### Directions
Everything from the line that holds "text: salle Kavitara" through the end of the records below is to be transcribed exactly, except the pictures.

Segment Start: Recorded data

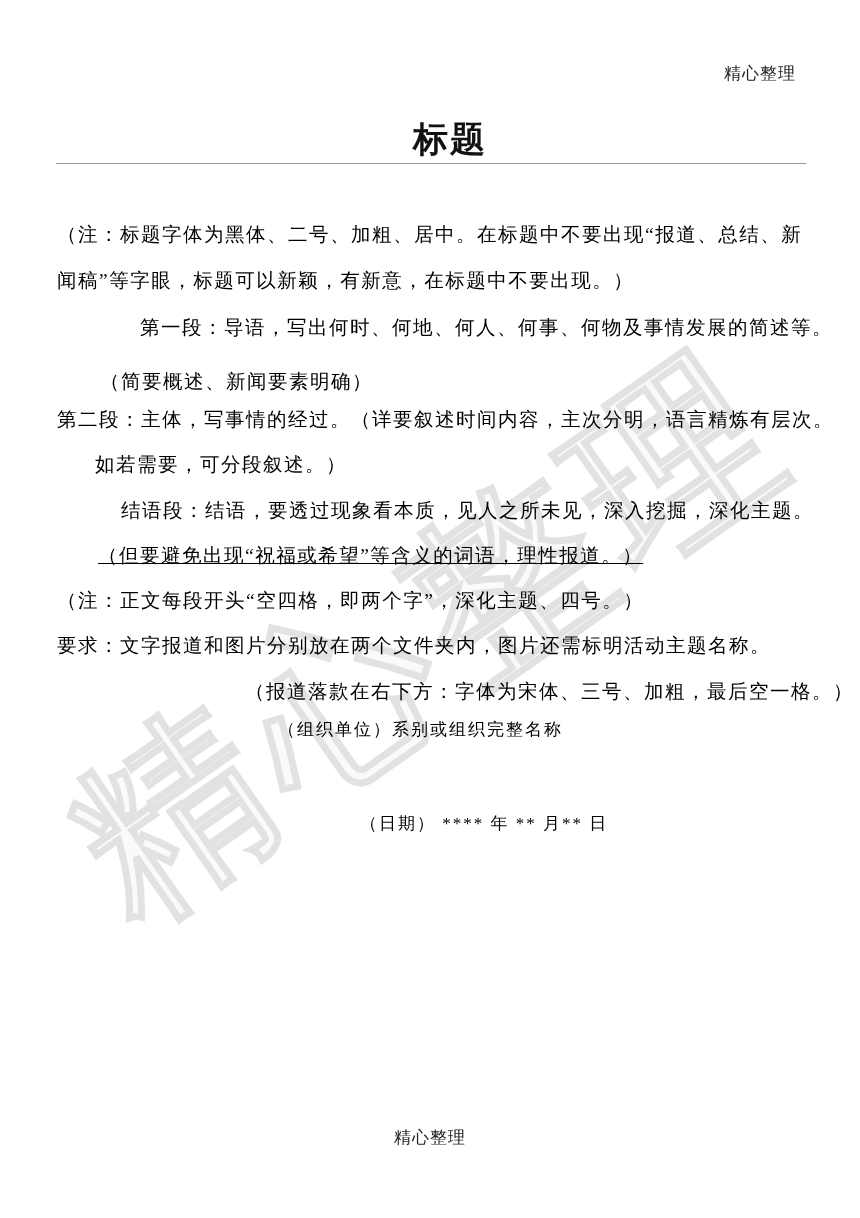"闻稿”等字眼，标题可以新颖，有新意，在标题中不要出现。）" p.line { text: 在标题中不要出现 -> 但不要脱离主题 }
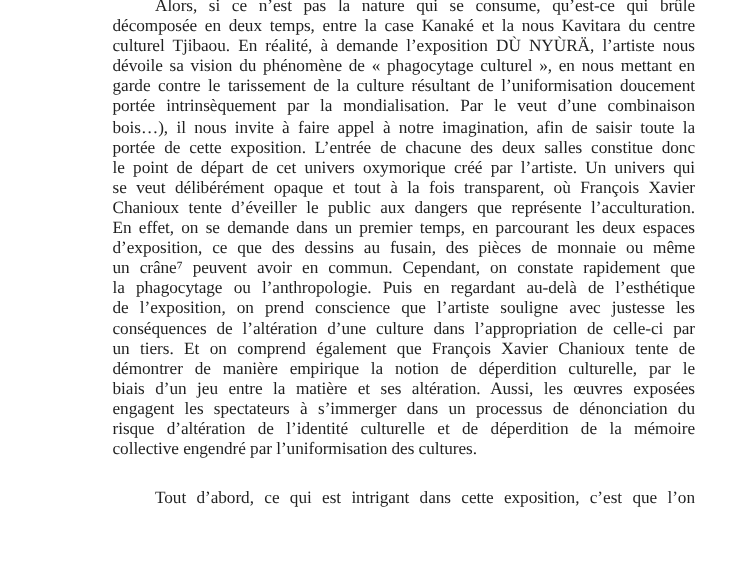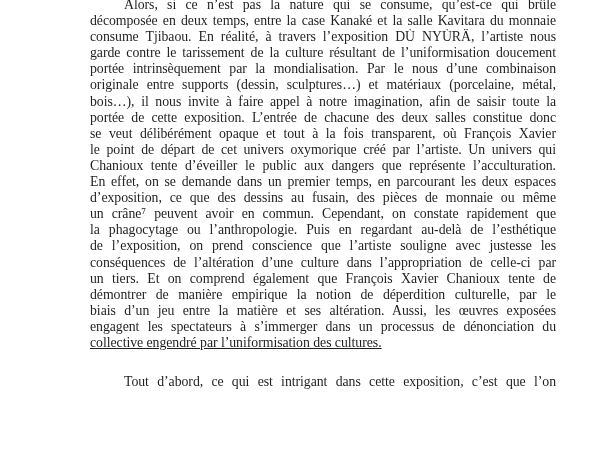"décomposée en deux temps, entre" div.line { text: salle Kavitara du monnaie -> nous Kavitara du centre }
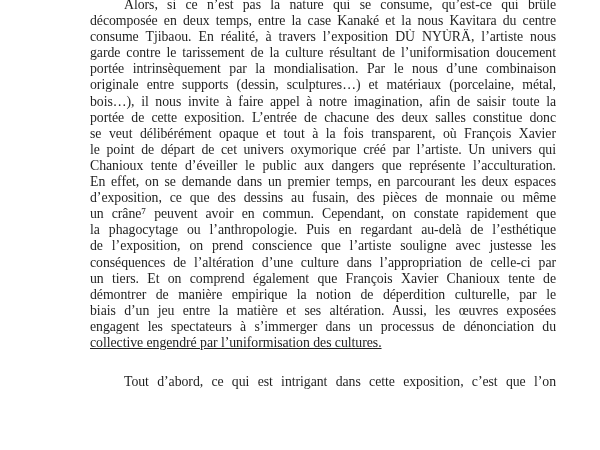"consume Tjibaou. En réalité, à" div.line { text: consume Tjibaou. En réalité, à travers -> culturel Tjibaou. En réalité, à demande }
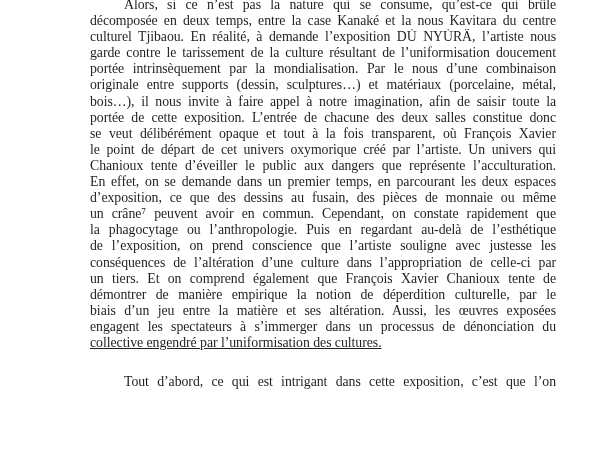"dévoile sa vision du phénomène" div.line { html: none -> <div>dévoile sa vision du phénomène de « phagocytage culturel », en nous mettant en</div> }
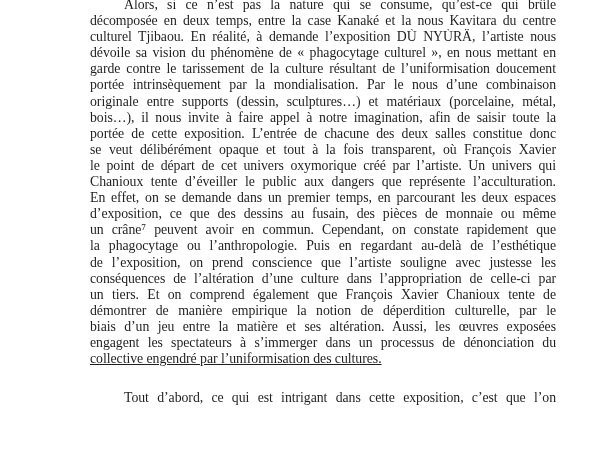"portée intrinsèquement par la" div.line { text: nous -> veut }
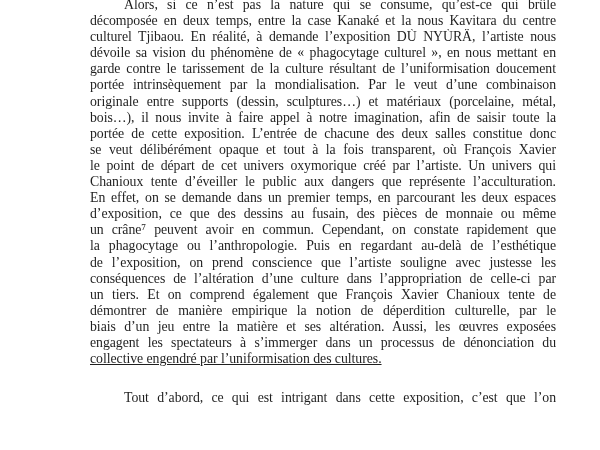"originale entre supports (dessin," div.line { html: <div>originale entre supports (dessin, sculptures…) et matériaux (porcelaine, métal,</div> -> none }
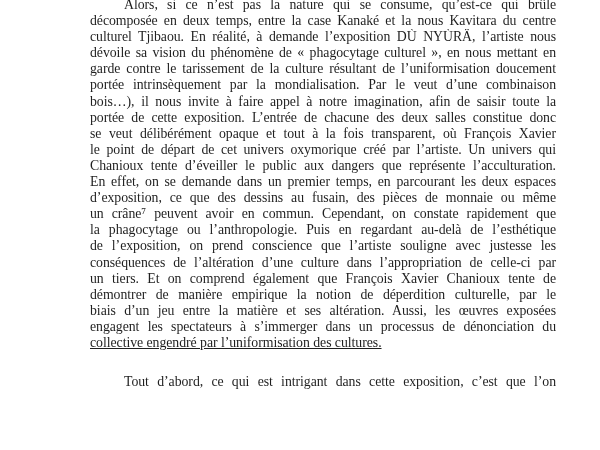"se veut délibérément opaque et" div.line { order: before "le point de départ de" -> after "le point de départ de" }
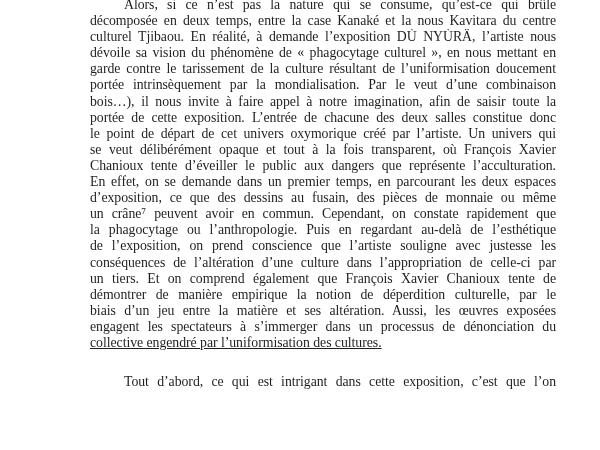"risque d’altération de l’identité" div.line { html: none -> <div>risque d’altération de l’identité culturelle et de déperdition de la mémoire</div> }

Segment End: Recorded data

### Expected answer
"décomposée en deux temps, entre" div.line { text: salle Kavitara du monnaie -> nous Kavitara du centre }
"consume Tjibaou. En réalité, à" div.line { text: consume Tjibaou. En réalité, à travers -> culturel Tjibaou. En réalité, à demande }
"dévoile sa vision du phénomène" div.line { html: none -> <div>dévoile sa vision du phénomène de « phagocytage culturel », en nous mettant en</div> }
"portée intrinsèquement par la" div.line { text: nous -> veut }
"originale entre supports (dessin," div.line { html: <div>originale entre supports (dessin, sculptures…) et matériaux (porcelaine, métal,</div> -> none }
"se veut délibérément opaque et" div.line { order: before "le point de départ de" -> after "le point de départ de" }
"risque d’altération de l’identité" div.line { html: none -> <div>risque d’altération de l’identité culturelle et de déperdition de la mémoire</div> }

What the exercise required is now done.